▶ [Exercise objective] Under this line are the records; repeat exactly the lines starting at the one containing "performance tradeoff between" and ending at the one containing "Let’s move on", omitting pictures.

(Data supplied)

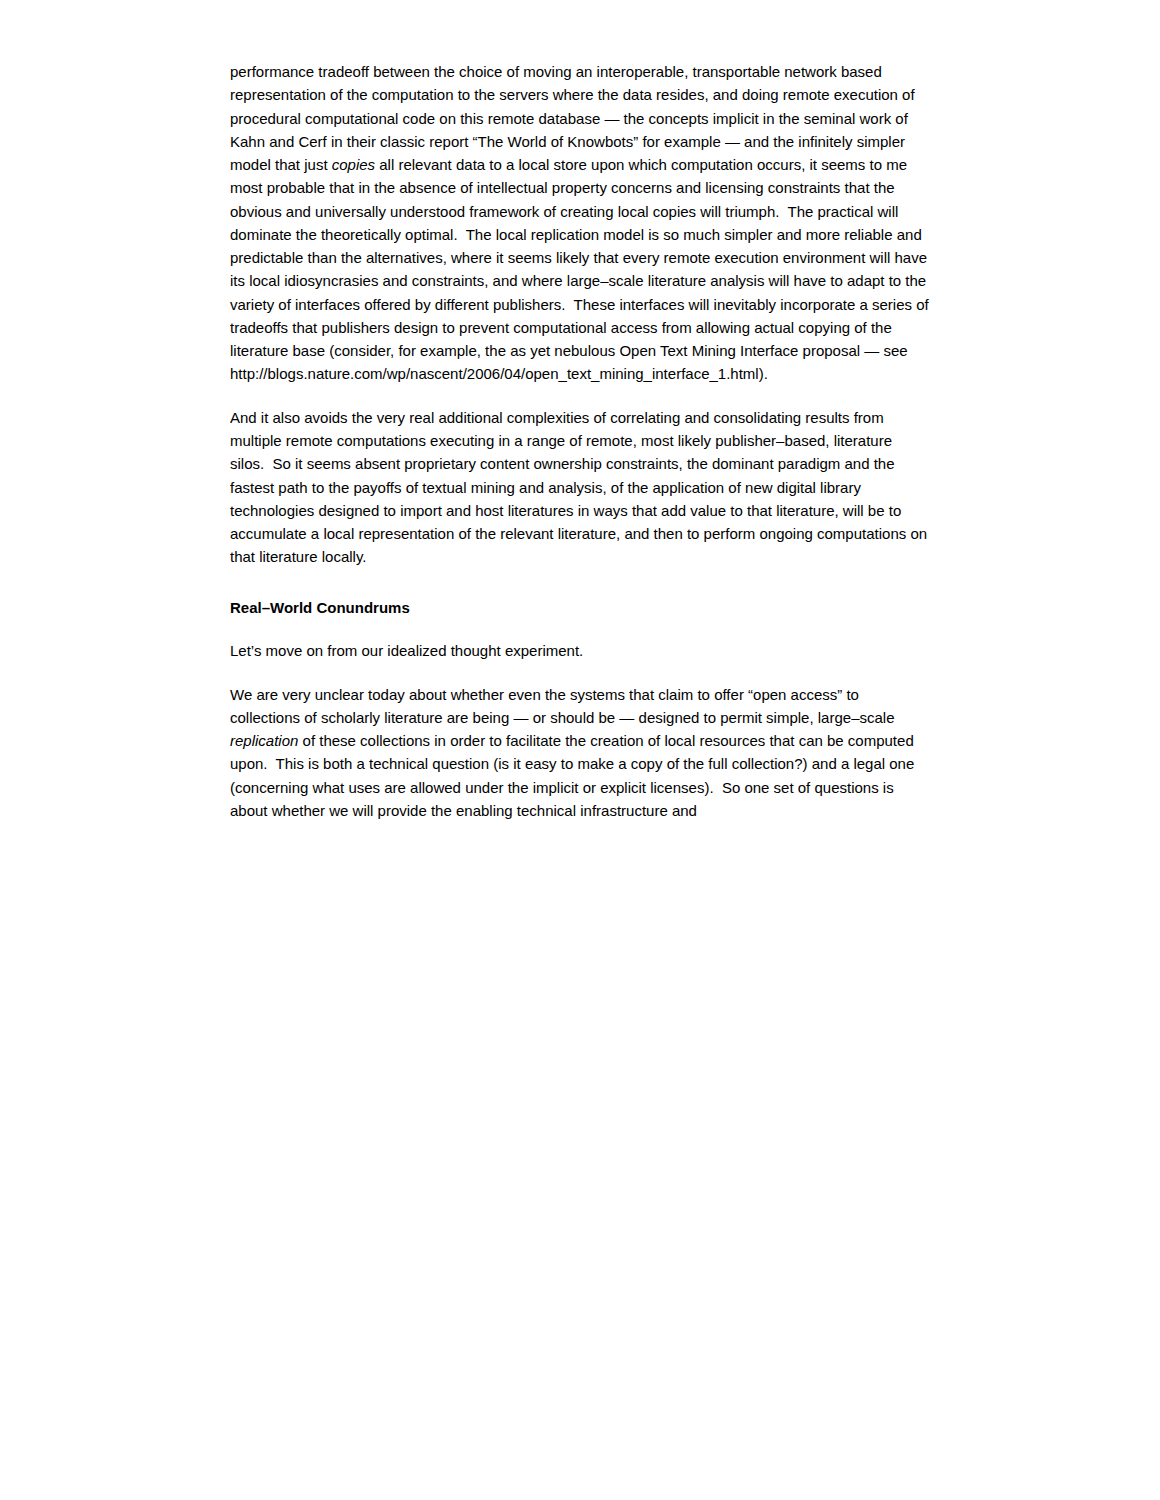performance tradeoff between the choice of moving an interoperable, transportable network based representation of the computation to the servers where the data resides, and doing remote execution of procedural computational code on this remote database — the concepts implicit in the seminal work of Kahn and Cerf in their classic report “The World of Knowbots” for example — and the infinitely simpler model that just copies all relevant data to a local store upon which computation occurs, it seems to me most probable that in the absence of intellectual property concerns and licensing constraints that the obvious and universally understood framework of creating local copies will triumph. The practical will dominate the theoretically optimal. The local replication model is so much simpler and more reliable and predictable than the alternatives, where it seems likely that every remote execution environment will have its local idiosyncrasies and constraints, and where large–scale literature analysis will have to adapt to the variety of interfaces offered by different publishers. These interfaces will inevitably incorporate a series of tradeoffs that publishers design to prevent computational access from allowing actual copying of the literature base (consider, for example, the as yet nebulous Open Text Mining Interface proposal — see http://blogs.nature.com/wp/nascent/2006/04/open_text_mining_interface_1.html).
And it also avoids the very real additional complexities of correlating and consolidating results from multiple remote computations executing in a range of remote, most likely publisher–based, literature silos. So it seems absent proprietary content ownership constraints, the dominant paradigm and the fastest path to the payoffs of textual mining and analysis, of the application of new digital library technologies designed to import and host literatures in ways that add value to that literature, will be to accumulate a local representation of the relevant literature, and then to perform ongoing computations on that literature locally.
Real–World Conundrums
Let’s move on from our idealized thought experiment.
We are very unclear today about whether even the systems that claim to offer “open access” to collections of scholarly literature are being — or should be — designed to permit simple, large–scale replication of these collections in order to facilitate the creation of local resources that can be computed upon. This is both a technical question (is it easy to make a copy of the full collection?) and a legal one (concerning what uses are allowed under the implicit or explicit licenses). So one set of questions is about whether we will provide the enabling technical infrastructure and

(End Data supplied)
(Data supplied)

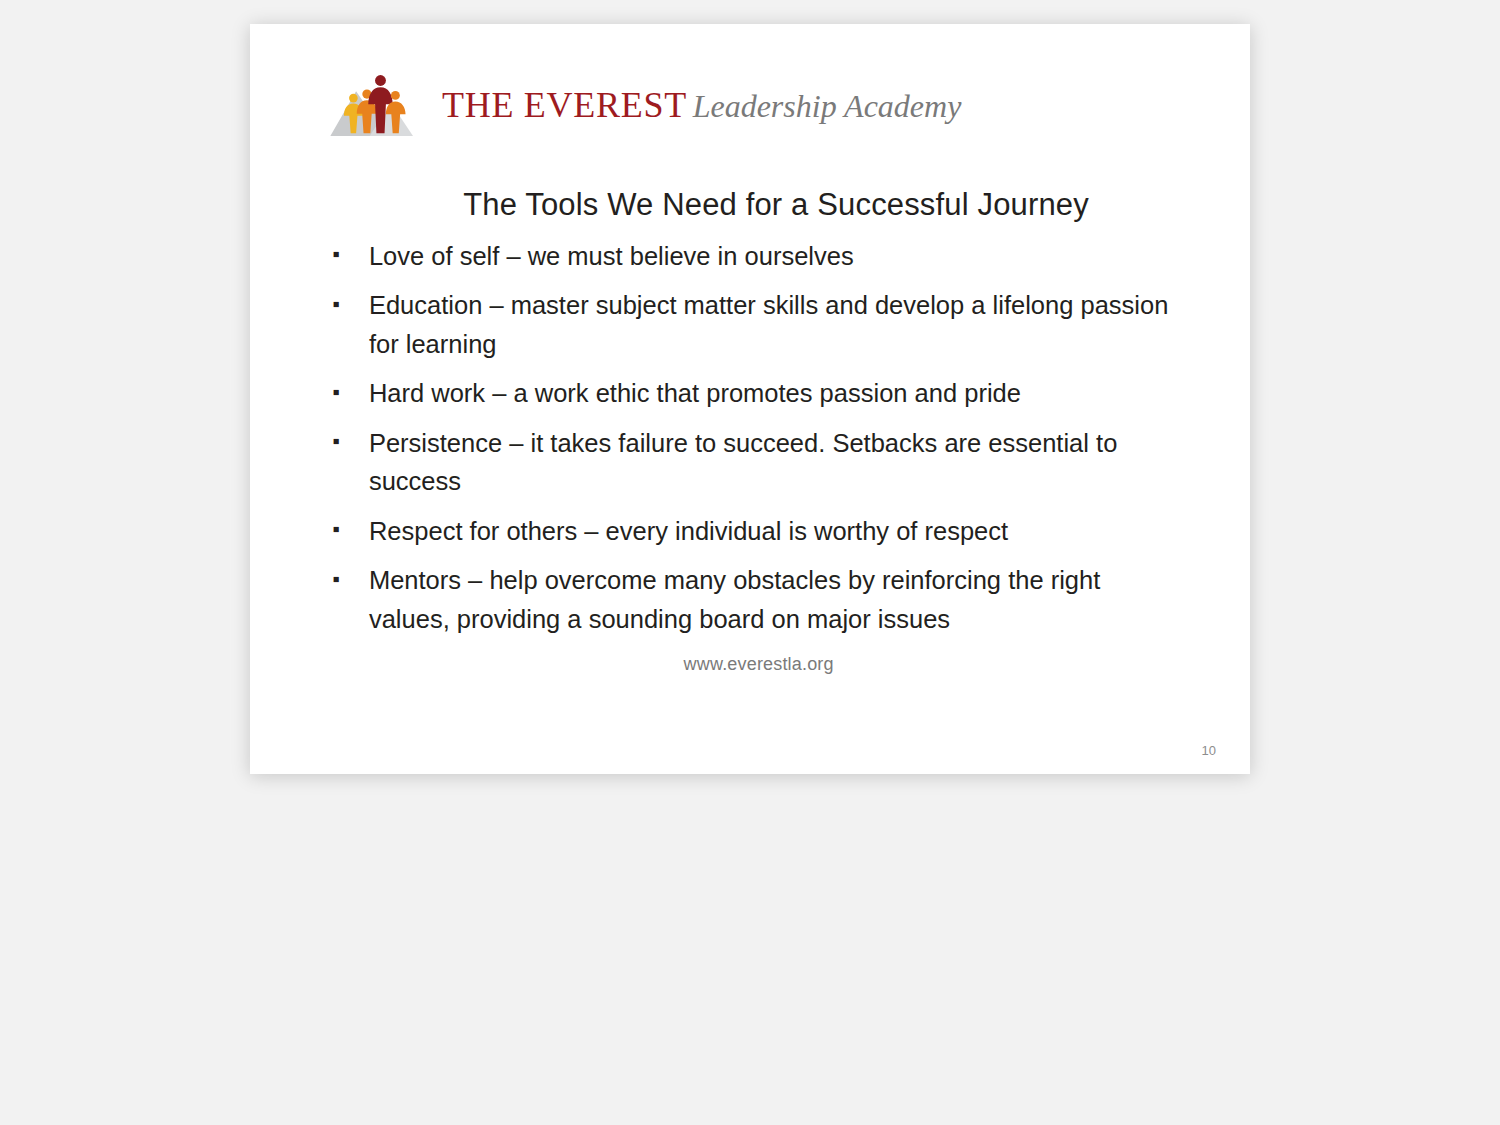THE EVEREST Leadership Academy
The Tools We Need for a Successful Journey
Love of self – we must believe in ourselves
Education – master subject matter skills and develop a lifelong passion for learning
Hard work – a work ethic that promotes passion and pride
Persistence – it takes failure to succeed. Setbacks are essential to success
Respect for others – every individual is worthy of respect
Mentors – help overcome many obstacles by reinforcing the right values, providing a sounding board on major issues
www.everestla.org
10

(End Data supplied)
(Data supplied)

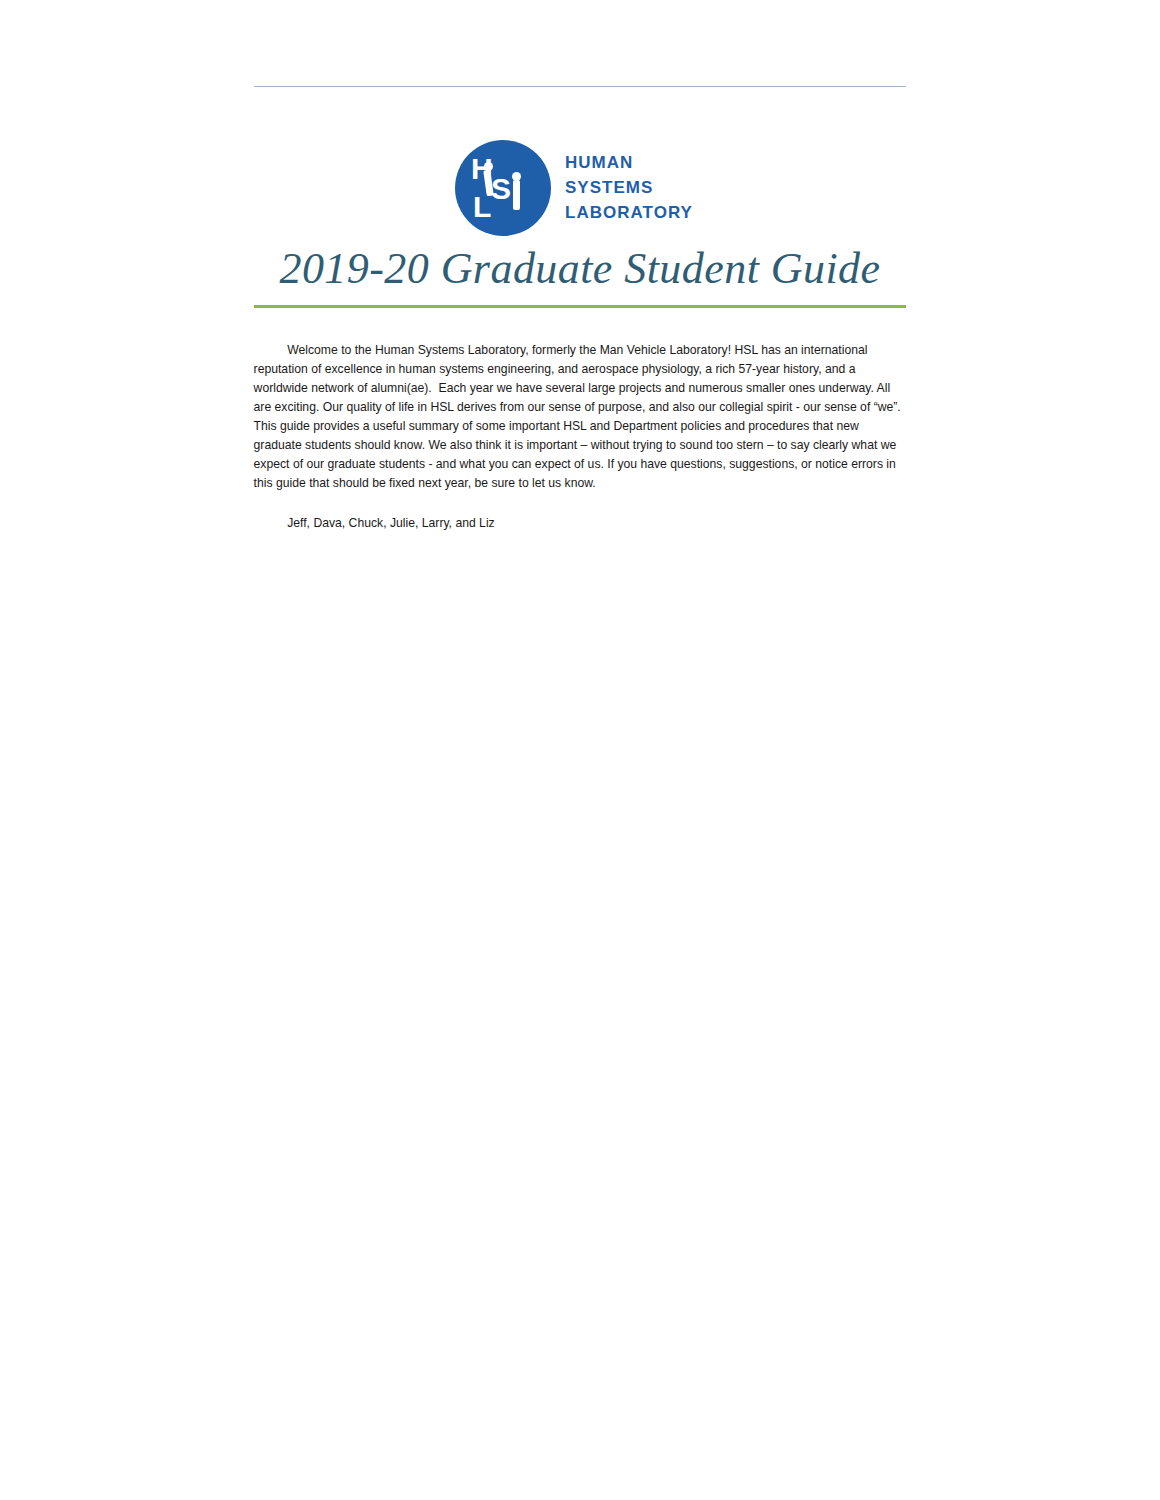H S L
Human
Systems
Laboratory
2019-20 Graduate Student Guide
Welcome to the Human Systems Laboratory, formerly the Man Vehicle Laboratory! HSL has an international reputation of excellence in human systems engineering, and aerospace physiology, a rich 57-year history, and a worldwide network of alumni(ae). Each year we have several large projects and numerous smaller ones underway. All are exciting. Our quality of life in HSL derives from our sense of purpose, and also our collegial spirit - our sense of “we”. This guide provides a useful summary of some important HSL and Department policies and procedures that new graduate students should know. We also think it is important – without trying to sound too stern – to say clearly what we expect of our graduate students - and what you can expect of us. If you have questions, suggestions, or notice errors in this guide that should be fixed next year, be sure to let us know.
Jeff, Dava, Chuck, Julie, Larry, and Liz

(End Data supplied)

▶ [Solution]
performance tradeoff between the choice of moving an interoperable, transportable network based representation of the computation to the servers where the data resides, and doing remote execution of procedural computational code on this remote database — the concepts implicit in the seminal work of Kahn and Cerf in their classic report “The World of Knowbots” for example — and the infinitely simpler model that just copies all relevant data to a local store upon which computation occurs, it seems to me most probable that in the absence of intellectual property concerns and licensing constraints that the obvious and universally understood framework of creating local copies will triumph. The practical will dominate the theoretically optimal. The local replication model is so much simpler and more reliable and predictable than the alternatives, where it seems likely that every remote execution environment will have its local idiosyncrasies and constraints, and where large–scale literature analysis will have to adapt to the variety of interfaces offered by different publishers. These interfaces will inevitably incorporate a series of tradeoffs that publishers design to prevent computational access from allowing actual copying of the literature base (consider, for example, the as yet nebulous Open Text Mining Interface proposal — see http://blogs.nature.com/wp/nascent/2006/04/open_text_mining_interface_1.html).
And it also avoids the very real additional complexities of correlating and consolidating results from multiple remote computations executing in a range of remote, most likely publisher–based, literature silos. So it seems absent proprietary content ownership constraints, the dominant paradigm and the fastest path to the payoffs of textual mining and analysis, of the application of new digital library technologies designed to import and host literatures in ways that add value to that literature, will be to accumulate a local representation of the relevant literature, and then to perform ongoing computations on that literature locally.
Real–World Conundrums
Let’s move on from our idealized thought experiment.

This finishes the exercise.